AgriStaff grew quickly, mainly by word of mouth among neighbors. Most clients were dairy farms with about 600-800 cows and 10-12 employees.

Then, word began to spread outside the dairy industry.

“Once the office was operational, we started getting calls from different industries,” Rodriguez says. “Construction companies, big manufacturing companies, food production companies.”

That led Rodriguez to launch another brand, LaborOne, to cater to those industries – still relying on the growing Latino workforce.

Unlike AgriStaff, LaborOne keeps workers on its own payroll while placing them with companies, mostly in the eastern half of Wisconsin. They currently have between 275 and 300 people on payroll.

“I say 99.9% of my employees are from a Latin American country,” Rodriguez says. “We help bridge that gap between the Hispanic workforce, the company that hires them, and the community they’re part of.”

The company doesn’t deal with securing visas or other legal immigration issues – workers need to have their legal status set before Rodriguez can offer them jobs. LaborOne does, however, help their workers navigate the day-to-day.

“We stay very involved with them. We’re that middleman between them and the community,” he says. “If they need to go to the DMV, we help them with that. If they need a translation, if they got an English document that they want to understand, we sit down with them. We make calls to banks, help them set up bank accounts. These are things that other staffing agencies just don’t have the time or the resources to do. That’s what makes us more unique.”

A seminal moment for the company came in 2018, when Hurricane Maria ravaged Puerto Rico. Rodriguez worked with Johnsonville, based in Sheboygan Falls, to travel to Puerto Rico and hold a job fair. Together, they helped relocate 27 people with new jobs in Wisconsin, and even provided temporary housing and transportation.

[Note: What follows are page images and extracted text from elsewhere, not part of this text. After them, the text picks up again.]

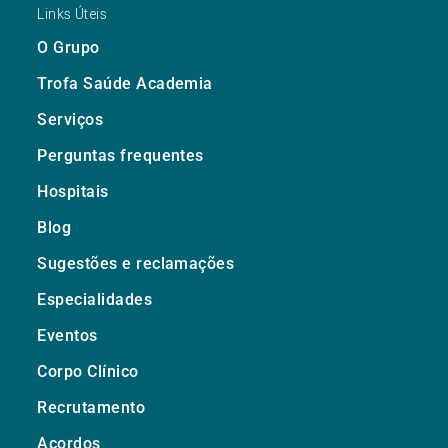
Links Úteis
O Grupo
Trofa Saúde Academia
Serviços
Perguntas frequentes
Hospitais
Blog
Sugestões e reclamações
Especialidades
Eventos
Corpo Clínico
Recrutamento
Acordos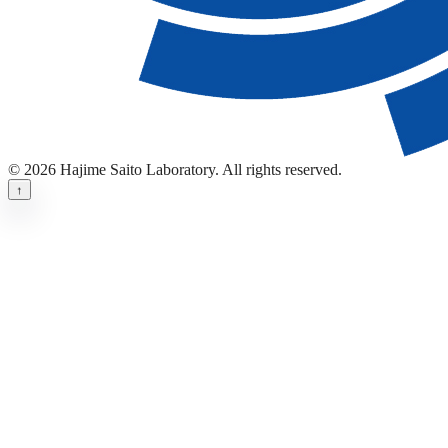
© 2026 Hajime Saito Laboratory. All rights reserved.
↑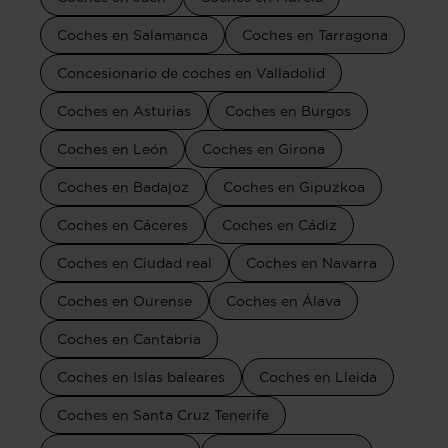
Coches en Salamanca
Coches en Tarragona
Concesionario de coches en Valladolid
Coches en Asturias
Coches en Burgos
Coches en León
Coches en Girona
Coches en Badajoz
Coches en Gipuzkoa
Coches en Cáceres
Coches en Cádiz
Coches en Ciudad real
Coches en Navarra
Coches en Ourense
Coches en Álava
Coches en Cantabria
Coches en Islas baleares
Coches en Lleida
Coches en Santa Cruz Tenerife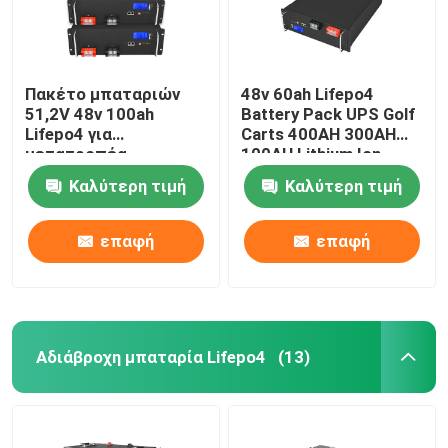
Πακέτο μπαταριών
48v 60ah Lifepo4
51,2V 48v 100ah
Battery Pack UPS Golf
Lifepo4 για
Carts 400AH 300AH
μετατροπέα
100AH ​​Lithium Ion
Καλύτερη τιμή
Καλύτερη τιμή
επαφή
επαφή
Αδιάβροχη μπαταρία Lifepo4
(13)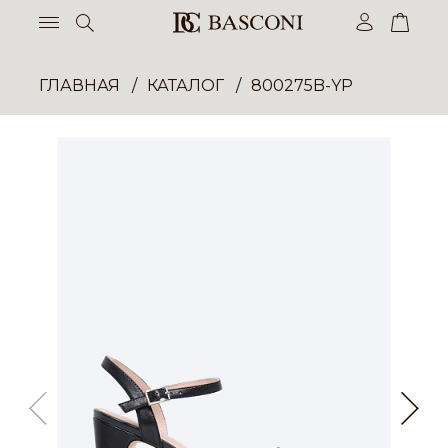
ГЛАВНАЯ
КАТАЛОГ
800275B-YP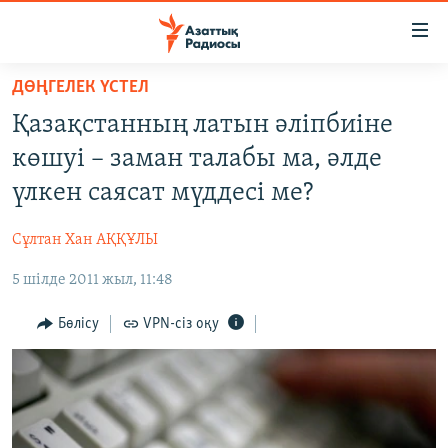
Accessibility
links
Skip
ДӨҢГЕЛЕК ҮСТЕЛ
to
ЖАҢАЛЫҚТАР
Қазақстанның латын әліпбиіне
main
САЯСАТ
content
көшуі – заман талабы ма, әлде
AZATTYQTV
Skip
үлкен саясат мүддесі ме?
to
ҚАҢТАР ОҚИҒАСЫ
main
Сұлтан Хан АҚҚҰЛЫ
АДАМ ҚҰҚЫҚТАРЫ
Navigation
Skip
5 шілде 2011 жыл, 11:48
ӘЛЕУМЕТ
to
ӘЛЕМ
Бөлісу
VPN-сіз оқу
Search
АРНАЙЫ ЖОБАЛАР
Русский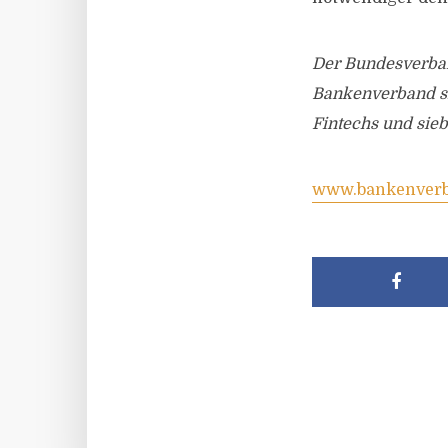
Der Bundesverban
Bankenverband si
Fintechs und si
www.bankenverb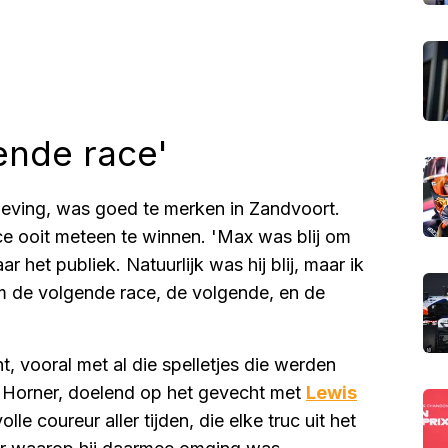
ende race'
geving, was goed te merken in Zandvoort.
ace ooit meteen te winnen. 'Max was blij om
r het publiek. Natuurlijk was hij blij, maar ik
om de volgende race, de volgende, en de
, vooral met al die spelletjes die werden
t Horner, doelend op het gevecht met
Lewis
le coureur aller tijden, die elke truc uit het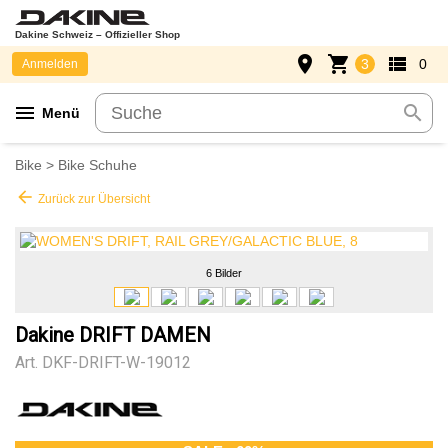
Dakine Schweiz – Offizieller Shop
place
shopping_cart
view_list
3
0
Anmelden
menu
search
Menü
Bike
>
Bike Schuhe
arrow_back
Zurück zur Übersicht
6 Bilder
Dakine DRIFT DAMEN
Art.
DKF-DRIFT-W-19012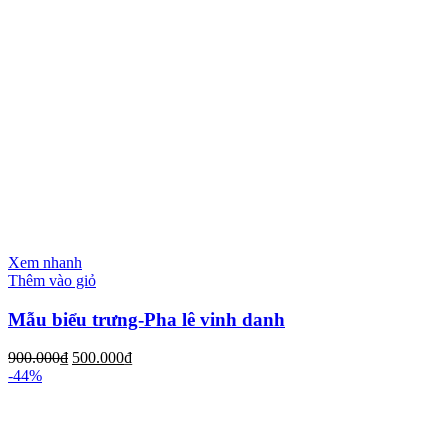
Xem nhanh
Thêm vào giỏ
Mẫu biểu trưng-Pha lê vinh danh
900.000
₫
500.000
₫
-44%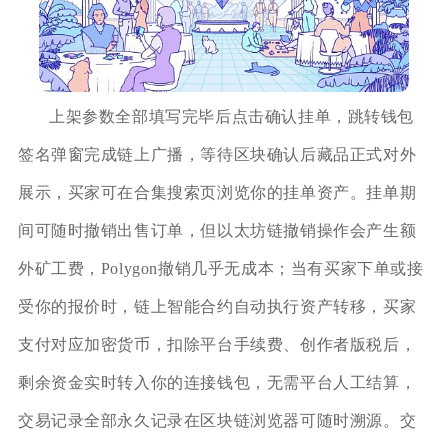
上架参数全部填写完毕后点击确认挂单，跳转钱包
签名弹窗完成链上广播，等待区块确认后藏品正式对外
展示，买家可在合集搜索页浏览你的挂单资产。挂单期
间可随时撤销出售订单，但以太坊链撤销操作会产生额
外矿工费，Polygon撤销几乎无成本；当有买家下单或接
受你的报价时，链上智能合约自动执行资产转移，买家
支付对应加密货币，扣除平台手续费、创作者版税后，
剩余资金实时转入你的连接钱包，无需平台人工结算，
交易记录全部永久记录在区块链浏览器可随时溯源。交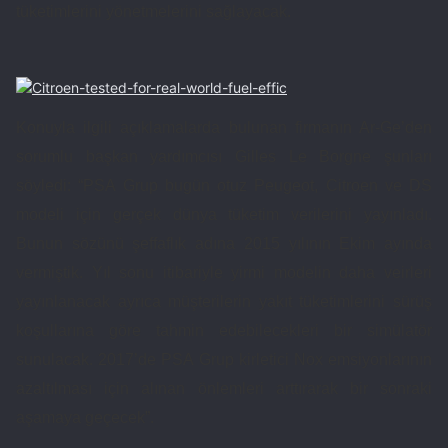
tüketimlerini yönetmelerini sağlayacak.
Konuyla ilgili açıklamalarda bulunan firmanın Ar-Ge’den
sorumlu başkan yardımcısı Gilles Le Borgne şunları
söyledi: “PSA Grup bugün otuz Peugeot, Citroen ve DS
modeli için gerçek dünya tüketim verilerini yayınladı.
Bunun sözünü şeffaflık adına 2015 yılının Ekim ayında
vermiştik. Yıl sonu itibariyle yirmi modelin daha veirleri
yayınlanacak ayrıca müşterilerin yakıt tüketimlerini sürüş
koşullarına göre tahmin edebilecekleri bir simülatör
sunulacak. 2017’de PSA Grup kirletici Nox emsiyonlarının
azaltılması için alınan önlemleri arttırarak bir sonraki
aşamaya geçecek”.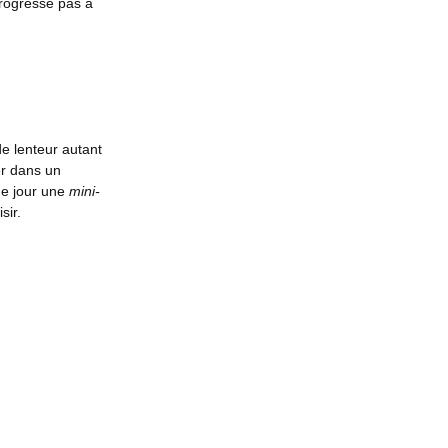
progresse pas à
e lenteur autant
er dans un
ue jour une
mini-
sir.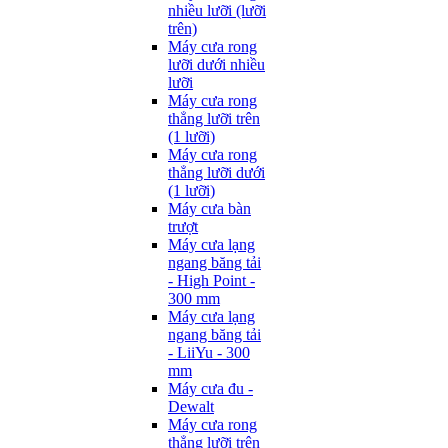
nhiều lưỡi (lưỡi
trên)
Máy cưa rong
lưỡi dưới nhiều
lưỡi
Máy cưa rong
thẳng lưỡi trên
(1 lưỡi)
Máy cưa rong
thẳng lưỡi dưới
(1 lưỡi)
Máy cưa bàn
trượt
Máy cưa lạng
ngang băng tải
- High Point -
300 mm
Máy cưa lạng
ngang băng tải
- LiiYu - 300
mm
Máy cưa đu -
Dewalt
Máy cưa rong
thẳng lưỡi trên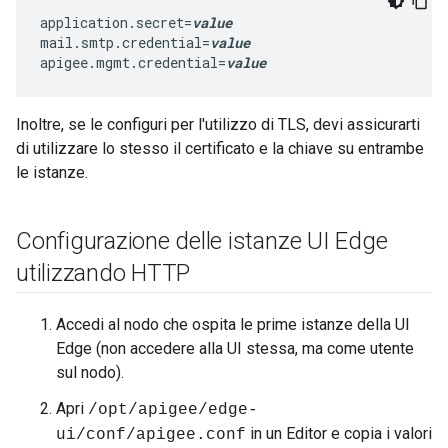
application.secret=
value
mail.smtp.credential=
value
apigee.mgmt.credential=
value
Inoltre, se le configuri per l'utilizzo di TLS, devi assicurarti
di utilizzare lo stesso il certificato e la chiave su entrambe
le istanze.
Configurazione delle istanze UI Edge
utilizzando HTTP
Accedi al nodo che ospita le prime istanze della UI
Edge (non accedere alla UI stessa, ma come utente
sul nodo).
Apri
/opt/apigee/edge-
in un Editor e copia i valori
ui/conf/apigee.conf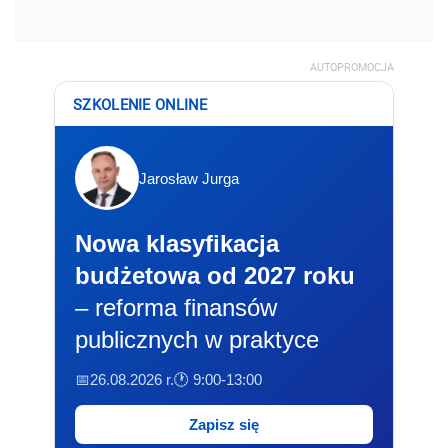
AUTOPROMOCJA
SZKOLENIE ONLINE
Jarosław Jurga
Nowa klasyfikacja
budżetowa od 2027 roku
– reforma finansów
publicznych w praktyce
📅26.08.2026 r.
🕐 9:00-13:00
Zapisz się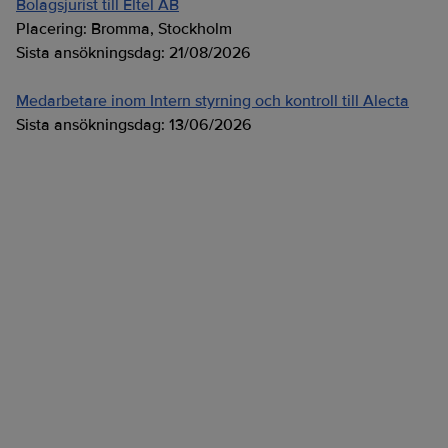
Bolagsjurist till Eltel AB
Placering:
Bromma, Stockholm
Sista ansökningsdag:
21/08/2026
Medarbetare inom Intern styrning och kontroll till Alecta
Sista ansökningsdag:
13/06/2026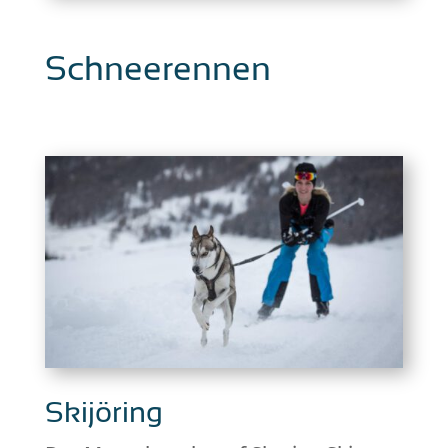
Schneerennen
Skijöring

All of that has led to an unexpected inversion in Rodriguez’s business plans.

“Our vision was AgriStaff was probably going to dominate and we would have LaborOne as a as a backup, but over the years, LaborOne has surpassed Agristaff by a lot,” he says, now estimating that 80 percent of the company’s revenue comes from LaborOne clients.

He says employers in Northeast Wisconsin are more open now than they were a few years ago to hiring Spanish-speaking workers. Previously, he’d hear concerns about training and safety, as employers provided such training in English. Now, that’s changed, he says.

“They realize how valuable this workforce is” in ways they didn’t before, he says. “Almost all my clients now have changed everything operationally to accommodate these individuals. Now their SOPs are in Spanish. Now their safety stuff is in Spanish. Now they have bilingual safety professionals coming in and doing what’s needed to train these individuals on safety in their own native language.”

The Rodriguezes still operate AgriStaff and LaborOne out of that small office in Kiel with an administrative staff of six, with plans to add some, perhaps in sales. Rodriguez remains focused on growth. 

“I’m everywhere,” he says. “I’m a recruiter, I’m the janitor. I’m the salesperson. In small businesses, that’s how you have to do it. I’m very happy with the growth that we have gotten in.”